Records shown:
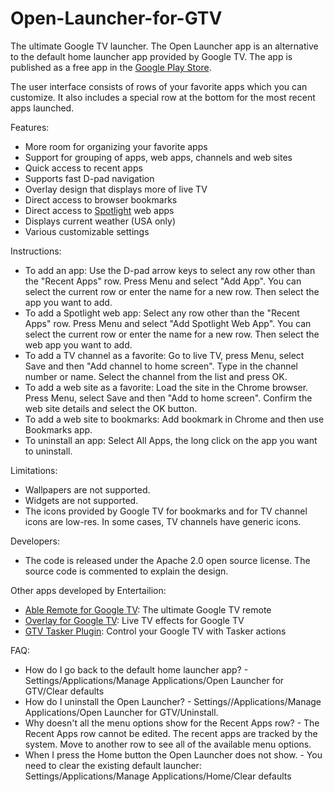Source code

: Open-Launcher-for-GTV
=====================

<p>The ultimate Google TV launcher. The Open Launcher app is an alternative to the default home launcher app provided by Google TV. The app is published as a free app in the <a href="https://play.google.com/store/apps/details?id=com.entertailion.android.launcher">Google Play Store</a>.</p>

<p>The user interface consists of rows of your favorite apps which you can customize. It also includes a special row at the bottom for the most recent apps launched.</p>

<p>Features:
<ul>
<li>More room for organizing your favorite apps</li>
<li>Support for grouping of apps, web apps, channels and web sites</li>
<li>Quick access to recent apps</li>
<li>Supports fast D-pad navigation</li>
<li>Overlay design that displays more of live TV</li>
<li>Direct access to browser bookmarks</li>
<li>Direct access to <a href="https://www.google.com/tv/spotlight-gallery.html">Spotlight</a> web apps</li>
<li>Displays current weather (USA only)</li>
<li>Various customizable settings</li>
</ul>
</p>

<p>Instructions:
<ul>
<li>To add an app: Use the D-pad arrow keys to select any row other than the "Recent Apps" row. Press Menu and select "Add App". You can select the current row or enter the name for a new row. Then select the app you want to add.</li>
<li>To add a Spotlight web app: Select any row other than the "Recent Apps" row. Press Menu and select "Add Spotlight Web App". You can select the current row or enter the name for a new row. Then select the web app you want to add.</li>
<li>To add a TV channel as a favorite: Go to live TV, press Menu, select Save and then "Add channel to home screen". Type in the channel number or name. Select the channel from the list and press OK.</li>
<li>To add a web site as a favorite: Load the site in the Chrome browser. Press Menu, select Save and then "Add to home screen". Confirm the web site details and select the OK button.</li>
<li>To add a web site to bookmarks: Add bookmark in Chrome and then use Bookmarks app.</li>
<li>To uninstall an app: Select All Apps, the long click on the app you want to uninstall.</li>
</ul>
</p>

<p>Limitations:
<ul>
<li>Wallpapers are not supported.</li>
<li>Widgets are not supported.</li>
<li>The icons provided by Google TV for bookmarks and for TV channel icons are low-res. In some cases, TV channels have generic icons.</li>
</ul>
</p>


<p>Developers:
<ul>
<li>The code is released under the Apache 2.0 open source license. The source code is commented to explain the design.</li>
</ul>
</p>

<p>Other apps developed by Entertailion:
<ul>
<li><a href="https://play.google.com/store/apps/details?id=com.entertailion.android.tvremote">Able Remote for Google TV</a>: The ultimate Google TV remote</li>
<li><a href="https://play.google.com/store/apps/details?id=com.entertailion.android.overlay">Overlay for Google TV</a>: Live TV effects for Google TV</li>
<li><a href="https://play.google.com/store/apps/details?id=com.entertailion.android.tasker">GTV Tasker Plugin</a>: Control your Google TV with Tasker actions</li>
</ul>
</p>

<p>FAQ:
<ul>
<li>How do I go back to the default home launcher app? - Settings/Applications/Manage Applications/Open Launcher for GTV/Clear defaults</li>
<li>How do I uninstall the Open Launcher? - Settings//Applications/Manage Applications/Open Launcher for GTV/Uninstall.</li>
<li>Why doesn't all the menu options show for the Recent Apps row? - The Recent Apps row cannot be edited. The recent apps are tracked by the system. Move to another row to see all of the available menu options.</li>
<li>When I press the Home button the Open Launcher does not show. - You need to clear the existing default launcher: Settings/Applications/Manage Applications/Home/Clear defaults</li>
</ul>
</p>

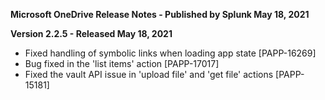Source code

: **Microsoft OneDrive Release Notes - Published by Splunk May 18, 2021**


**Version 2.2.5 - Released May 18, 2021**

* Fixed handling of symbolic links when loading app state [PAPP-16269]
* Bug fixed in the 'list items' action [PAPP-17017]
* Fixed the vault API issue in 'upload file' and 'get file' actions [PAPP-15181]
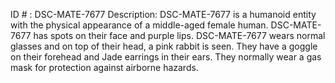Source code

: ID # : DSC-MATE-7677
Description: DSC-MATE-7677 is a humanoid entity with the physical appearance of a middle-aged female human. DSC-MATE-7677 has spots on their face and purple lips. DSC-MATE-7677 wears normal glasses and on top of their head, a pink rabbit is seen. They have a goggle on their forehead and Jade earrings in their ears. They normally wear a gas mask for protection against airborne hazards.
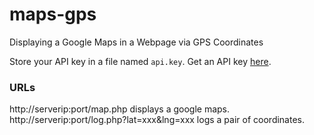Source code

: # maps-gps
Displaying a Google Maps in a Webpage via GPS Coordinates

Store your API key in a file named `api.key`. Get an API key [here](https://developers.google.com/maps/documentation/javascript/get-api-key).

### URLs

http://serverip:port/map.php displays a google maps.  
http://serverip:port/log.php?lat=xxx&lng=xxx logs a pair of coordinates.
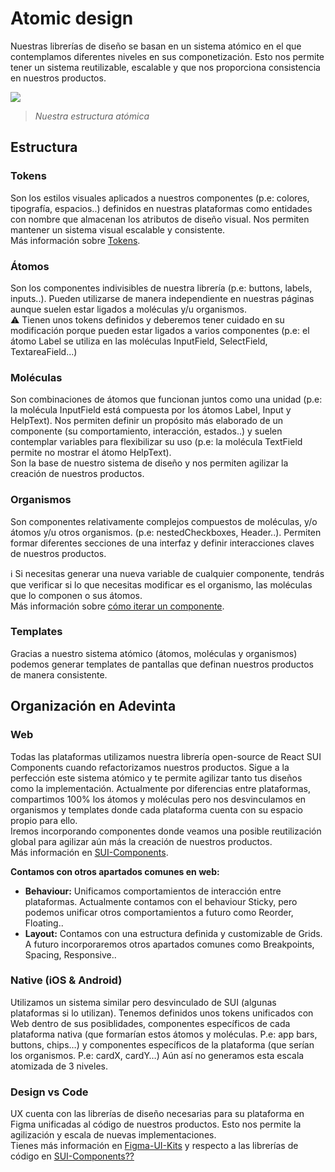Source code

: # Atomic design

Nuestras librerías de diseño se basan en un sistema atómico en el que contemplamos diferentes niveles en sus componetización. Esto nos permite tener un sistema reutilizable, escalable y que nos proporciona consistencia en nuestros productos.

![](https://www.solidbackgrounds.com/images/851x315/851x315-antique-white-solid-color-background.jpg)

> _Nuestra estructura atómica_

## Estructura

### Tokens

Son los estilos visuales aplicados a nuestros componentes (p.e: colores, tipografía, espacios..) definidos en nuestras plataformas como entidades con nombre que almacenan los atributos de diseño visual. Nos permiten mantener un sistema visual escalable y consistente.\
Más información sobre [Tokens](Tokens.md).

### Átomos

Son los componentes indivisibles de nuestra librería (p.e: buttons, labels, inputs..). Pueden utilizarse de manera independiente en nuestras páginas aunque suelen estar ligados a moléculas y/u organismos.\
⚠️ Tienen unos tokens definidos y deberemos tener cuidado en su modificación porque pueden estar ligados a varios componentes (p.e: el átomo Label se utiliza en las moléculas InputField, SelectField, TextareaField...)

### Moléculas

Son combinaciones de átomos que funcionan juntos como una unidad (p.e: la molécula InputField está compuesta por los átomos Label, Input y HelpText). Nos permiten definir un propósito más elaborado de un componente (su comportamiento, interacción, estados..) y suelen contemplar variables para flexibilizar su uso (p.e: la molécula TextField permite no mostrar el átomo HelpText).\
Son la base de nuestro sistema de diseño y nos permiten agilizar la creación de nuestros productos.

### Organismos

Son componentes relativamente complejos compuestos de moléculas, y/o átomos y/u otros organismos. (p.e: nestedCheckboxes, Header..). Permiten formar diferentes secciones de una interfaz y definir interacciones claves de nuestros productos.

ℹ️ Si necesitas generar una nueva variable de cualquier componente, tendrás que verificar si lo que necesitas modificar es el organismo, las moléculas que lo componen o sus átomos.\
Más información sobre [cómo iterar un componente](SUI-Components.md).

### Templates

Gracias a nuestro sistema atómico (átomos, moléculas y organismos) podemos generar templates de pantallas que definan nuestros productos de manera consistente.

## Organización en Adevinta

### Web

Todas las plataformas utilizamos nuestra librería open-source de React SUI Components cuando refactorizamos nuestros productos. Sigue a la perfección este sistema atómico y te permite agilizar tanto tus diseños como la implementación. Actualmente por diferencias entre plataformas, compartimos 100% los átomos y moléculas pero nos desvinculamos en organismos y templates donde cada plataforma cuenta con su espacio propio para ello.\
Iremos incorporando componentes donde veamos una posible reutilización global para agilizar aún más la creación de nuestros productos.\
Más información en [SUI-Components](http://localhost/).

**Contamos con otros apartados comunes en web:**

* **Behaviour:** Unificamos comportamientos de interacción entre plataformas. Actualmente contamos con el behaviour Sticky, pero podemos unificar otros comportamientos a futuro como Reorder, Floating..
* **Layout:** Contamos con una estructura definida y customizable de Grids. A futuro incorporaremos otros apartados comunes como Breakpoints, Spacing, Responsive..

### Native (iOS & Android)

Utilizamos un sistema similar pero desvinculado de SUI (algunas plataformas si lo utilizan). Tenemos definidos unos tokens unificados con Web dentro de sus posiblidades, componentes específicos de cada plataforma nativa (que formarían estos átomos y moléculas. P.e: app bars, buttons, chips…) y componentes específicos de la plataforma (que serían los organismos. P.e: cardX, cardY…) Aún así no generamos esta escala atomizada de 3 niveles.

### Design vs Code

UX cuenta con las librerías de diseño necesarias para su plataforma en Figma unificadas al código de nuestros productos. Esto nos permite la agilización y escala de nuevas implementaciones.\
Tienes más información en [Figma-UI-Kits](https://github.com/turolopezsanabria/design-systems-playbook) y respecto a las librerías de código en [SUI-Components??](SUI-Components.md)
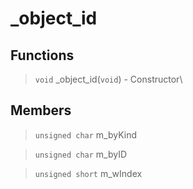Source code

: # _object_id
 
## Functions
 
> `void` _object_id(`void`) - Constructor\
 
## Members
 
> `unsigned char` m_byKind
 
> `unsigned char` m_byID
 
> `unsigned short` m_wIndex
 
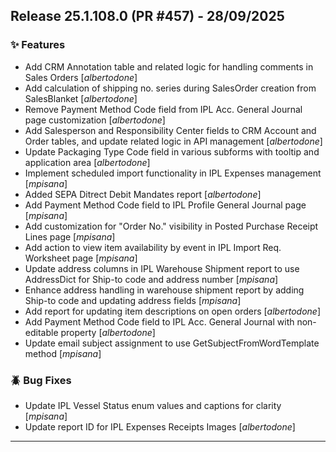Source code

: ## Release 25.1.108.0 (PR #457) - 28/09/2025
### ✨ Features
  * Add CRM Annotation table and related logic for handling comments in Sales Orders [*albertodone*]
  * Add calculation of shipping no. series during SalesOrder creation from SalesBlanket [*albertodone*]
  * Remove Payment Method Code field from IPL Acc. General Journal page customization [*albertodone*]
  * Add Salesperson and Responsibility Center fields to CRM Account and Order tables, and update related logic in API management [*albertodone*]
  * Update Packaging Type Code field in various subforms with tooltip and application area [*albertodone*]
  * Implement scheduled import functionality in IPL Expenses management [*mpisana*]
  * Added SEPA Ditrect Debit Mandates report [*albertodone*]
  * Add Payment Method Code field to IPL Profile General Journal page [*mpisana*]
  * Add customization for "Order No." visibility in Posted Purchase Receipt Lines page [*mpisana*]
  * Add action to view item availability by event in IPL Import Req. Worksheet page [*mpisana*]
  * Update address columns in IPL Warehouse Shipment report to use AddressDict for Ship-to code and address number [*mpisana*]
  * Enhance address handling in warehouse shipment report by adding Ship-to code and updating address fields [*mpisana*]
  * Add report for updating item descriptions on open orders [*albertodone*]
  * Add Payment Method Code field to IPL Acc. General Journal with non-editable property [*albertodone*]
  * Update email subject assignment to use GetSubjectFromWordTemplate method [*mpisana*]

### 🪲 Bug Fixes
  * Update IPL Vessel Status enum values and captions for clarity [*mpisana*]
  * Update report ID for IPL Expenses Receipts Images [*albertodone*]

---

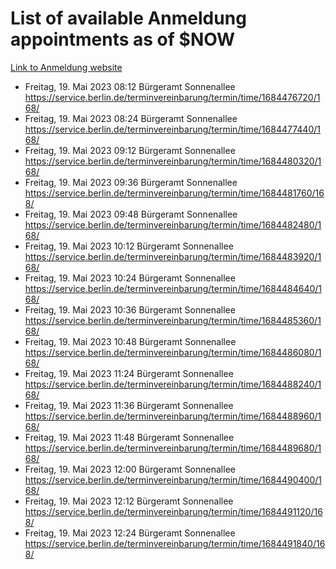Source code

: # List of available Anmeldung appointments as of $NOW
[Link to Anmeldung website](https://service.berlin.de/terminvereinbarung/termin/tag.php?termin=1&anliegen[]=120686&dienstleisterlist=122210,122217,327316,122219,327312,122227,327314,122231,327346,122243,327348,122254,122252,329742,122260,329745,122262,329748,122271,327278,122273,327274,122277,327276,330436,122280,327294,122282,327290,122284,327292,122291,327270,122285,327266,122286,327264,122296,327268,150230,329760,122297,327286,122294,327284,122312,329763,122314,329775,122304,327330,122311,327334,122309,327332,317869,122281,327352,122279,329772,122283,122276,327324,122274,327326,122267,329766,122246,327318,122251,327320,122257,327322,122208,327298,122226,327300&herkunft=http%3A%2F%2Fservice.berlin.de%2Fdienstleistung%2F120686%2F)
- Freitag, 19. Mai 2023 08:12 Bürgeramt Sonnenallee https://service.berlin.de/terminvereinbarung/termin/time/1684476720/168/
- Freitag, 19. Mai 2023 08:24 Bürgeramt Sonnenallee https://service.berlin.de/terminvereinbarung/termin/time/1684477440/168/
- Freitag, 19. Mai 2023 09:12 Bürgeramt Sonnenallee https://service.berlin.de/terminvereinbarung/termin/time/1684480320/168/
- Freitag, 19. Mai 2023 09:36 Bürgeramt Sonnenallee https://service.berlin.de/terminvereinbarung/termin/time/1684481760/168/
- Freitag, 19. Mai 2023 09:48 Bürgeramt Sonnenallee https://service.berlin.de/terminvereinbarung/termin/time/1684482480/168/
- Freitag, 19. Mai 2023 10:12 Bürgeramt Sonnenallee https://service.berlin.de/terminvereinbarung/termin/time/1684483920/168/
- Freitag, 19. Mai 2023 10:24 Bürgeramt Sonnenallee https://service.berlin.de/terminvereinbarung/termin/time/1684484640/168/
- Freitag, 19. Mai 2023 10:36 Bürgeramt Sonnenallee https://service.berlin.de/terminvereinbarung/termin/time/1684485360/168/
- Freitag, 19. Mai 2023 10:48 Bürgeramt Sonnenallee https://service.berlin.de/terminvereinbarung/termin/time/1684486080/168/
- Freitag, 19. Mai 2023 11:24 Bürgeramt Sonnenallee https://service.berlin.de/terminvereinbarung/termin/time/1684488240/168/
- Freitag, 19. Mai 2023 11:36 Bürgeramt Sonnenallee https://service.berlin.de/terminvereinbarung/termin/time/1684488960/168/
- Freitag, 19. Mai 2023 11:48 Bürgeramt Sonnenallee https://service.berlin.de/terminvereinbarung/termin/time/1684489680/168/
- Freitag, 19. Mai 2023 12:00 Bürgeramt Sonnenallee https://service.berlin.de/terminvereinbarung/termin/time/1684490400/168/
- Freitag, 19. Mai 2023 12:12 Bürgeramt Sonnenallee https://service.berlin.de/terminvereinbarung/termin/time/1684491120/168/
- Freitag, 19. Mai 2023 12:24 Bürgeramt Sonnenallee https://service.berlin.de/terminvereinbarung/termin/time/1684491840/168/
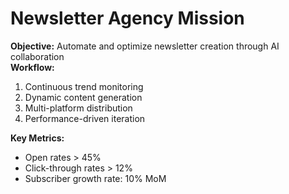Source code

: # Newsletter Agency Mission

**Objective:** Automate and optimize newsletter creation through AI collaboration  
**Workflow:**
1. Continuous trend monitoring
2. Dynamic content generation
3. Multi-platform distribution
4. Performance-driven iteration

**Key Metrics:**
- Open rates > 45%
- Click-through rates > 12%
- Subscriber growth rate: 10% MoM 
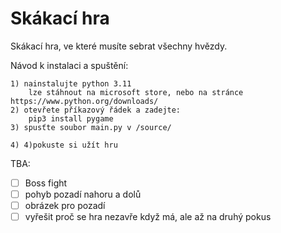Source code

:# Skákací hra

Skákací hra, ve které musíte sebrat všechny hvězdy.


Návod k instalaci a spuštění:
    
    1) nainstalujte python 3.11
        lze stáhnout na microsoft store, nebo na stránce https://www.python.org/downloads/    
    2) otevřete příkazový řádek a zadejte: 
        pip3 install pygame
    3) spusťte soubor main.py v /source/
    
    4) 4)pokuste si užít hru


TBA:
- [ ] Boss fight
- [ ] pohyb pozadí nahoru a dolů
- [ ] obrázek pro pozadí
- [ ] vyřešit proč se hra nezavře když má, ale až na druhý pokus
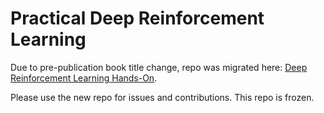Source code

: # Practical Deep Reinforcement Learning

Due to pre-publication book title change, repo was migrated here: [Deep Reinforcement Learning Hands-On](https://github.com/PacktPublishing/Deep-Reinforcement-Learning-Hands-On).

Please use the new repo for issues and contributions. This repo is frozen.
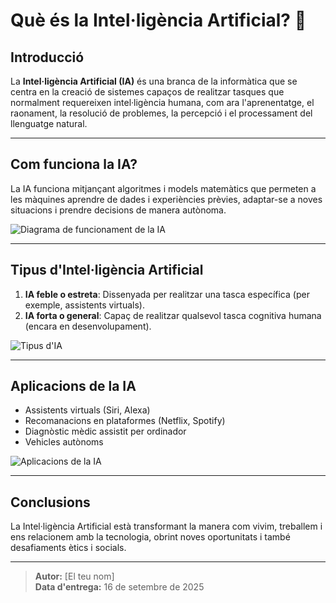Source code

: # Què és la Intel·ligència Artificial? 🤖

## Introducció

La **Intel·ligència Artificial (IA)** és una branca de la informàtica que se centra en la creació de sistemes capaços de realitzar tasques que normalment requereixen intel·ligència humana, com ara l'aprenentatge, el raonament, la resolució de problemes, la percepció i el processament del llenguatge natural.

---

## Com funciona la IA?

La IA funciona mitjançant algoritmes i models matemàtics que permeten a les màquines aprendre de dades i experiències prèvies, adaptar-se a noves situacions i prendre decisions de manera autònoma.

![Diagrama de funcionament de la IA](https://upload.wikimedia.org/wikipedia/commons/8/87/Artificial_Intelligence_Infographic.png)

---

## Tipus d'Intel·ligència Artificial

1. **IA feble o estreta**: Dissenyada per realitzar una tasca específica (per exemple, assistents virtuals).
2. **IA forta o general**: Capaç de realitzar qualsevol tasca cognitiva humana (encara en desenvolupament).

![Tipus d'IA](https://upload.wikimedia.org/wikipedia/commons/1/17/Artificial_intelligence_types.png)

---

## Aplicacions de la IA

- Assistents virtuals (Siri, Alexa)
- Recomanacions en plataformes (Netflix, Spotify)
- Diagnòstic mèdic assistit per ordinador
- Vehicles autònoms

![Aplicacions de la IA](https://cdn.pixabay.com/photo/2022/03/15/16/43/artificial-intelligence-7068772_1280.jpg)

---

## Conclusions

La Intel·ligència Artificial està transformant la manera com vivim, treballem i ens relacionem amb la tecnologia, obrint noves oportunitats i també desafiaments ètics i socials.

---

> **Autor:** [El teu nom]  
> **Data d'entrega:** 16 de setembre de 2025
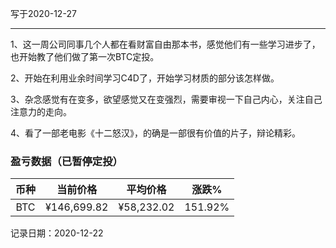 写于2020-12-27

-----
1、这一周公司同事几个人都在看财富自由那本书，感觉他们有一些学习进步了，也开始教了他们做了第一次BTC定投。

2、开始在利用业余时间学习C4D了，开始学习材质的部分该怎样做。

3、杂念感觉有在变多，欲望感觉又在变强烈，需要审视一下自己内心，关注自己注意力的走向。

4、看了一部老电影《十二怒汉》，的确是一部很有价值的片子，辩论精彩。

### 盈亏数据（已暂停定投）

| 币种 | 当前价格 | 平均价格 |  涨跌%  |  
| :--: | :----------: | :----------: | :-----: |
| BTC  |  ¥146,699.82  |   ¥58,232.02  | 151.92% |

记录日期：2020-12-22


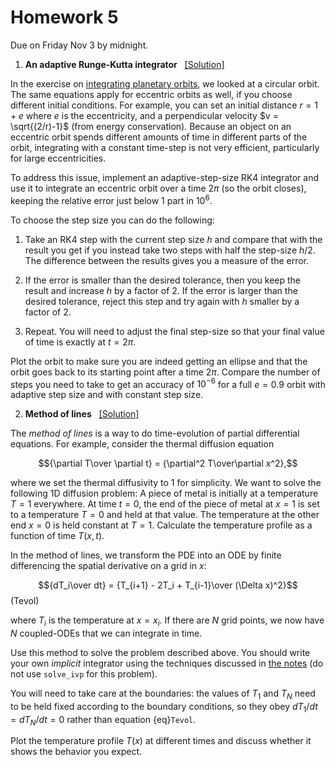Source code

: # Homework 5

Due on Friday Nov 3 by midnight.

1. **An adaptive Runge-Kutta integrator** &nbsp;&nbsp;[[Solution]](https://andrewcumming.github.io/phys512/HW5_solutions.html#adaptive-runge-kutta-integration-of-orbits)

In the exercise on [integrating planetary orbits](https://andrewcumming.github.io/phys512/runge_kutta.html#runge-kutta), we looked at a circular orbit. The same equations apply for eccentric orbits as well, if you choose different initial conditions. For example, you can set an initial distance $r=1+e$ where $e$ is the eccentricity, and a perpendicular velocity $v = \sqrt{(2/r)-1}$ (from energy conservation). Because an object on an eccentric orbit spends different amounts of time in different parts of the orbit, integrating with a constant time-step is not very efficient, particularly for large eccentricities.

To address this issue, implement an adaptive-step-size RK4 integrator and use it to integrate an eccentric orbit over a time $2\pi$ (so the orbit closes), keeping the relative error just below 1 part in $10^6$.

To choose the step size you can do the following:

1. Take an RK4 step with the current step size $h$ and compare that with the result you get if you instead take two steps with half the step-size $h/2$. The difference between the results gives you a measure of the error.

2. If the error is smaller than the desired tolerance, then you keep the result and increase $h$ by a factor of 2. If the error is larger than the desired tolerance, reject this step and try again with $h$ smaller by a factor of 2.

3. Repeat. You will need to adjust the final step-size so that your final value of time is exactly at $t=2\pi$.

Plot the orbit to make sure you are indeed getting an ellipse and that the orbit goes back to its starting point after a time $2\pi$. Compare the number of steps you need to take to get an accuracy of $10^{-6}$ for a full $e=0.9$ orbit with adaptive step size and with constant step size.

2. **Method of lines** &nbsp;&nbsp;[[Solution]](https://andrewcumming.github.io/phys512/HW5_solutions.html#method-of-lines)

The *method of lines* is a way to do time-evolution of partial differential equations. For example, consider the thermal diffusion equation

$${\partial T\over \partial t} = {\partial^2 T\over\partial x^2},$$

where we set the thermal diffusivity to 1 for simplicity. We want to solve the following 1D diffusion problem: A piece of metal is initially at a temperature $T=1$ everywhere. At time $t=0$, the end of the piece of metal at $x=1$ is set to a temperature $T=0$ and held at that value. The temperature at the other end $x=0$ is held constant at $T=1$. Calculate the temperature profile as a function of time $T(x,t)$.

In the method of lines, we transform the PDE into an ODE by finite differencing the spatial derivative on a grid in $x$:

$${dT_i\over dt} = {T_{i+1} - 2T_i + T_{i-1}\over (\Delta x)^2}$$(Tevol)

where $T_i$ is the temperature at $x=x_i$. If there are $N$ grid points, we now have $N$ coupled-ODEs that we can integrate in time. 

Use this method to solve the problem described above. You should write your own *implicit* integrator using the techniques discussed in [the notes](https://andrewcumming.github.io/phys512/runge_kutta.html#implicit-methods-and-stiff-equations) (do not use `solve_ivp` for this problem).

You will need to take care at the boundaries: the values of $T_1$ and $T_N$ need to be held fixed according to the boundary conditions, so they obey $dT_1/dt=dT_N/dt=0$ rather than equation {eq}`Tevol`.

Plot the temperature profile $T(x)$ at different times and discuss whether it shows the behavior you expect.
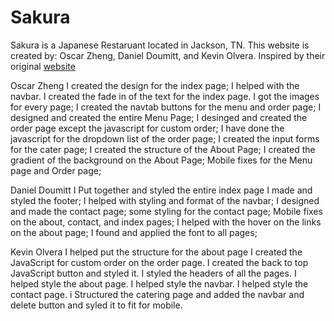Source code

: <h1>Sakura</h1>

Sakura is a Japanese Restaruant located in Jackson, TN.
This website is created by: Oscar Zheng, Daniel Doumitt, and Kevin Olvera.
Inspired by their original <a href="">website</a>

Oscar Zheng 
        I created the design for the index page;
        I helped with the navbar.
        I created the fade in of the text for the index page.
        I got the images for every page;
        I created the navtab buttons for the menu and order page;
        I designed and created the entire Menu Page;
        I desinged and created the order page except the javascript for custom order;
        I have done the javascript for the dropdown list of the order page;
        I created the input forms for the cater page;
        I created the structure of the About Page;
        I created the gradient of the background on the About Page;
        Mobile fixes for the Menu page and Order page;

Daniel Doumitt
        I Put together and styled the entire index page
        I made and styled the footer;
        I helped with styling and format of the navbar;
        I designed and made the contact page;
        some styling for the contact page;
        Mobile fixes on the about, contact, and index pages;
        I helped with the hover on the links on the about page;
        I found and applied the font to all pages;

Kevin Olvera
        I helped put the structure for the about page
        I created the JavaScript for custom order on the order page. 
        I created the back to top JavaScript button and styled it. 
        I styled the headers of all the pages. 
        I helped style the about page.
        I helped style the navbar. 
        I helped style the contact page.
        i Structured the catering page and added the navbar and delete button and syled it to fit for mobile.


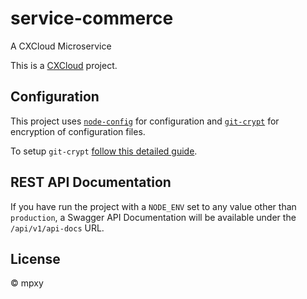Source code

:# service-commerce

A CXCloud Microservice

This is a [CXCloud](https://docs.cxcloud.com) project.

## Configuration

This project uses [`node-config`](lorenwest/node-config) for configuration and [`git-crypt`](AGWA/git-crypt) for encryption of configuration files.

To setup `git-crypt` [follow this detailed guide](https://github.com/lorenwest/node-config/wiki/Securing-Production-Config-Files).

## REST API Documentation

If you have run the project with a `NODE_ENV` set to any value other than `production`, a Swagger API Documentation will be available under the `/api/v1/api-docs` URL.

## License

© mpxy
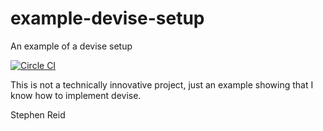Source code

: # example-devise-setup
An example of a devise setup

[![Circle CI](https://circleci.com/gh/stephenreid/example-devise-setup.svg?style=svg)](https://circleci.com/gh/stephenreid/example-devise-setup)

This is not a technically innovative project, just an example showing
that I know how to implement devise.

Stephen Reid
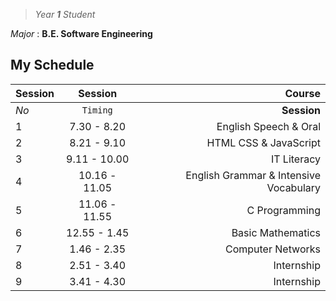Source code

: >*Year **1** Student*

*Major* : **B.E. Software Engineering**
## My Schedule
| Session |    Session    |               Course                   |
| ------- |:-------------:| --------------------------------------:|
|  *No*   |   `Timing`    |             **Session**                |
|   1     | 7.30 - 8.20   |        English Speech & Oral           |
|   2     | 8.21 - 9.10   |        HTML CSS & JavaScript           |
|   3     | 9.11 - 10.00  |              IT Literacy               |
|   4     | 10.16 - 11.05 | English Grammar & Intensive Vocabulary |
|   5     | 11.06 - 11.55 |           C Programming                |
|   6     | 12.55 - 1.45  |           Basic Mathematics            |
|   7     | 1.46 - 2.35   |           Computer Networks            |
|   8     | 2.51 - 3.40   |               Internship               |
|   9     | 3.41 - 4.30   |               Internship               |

Work required: Write out the lines from the one containing "In the method" through the one containing "where $T_i$ is", inclusive, reproducing each one precisely.

Final answer:
In the method of lines, we transform the PDE into an ODE by finite differencing the spatial derivative on a grid in $x$:

$${dT_i\over dt} = {T_{i+1} - 2T_i + T_{i-1}\over (\Delta x)^2}$$(Tevol)

where $T_i$ is the temperature at $x=x_i$. If there are $N$ grid points, we now have $N$ coupled-ODEs that we can integrate in time. 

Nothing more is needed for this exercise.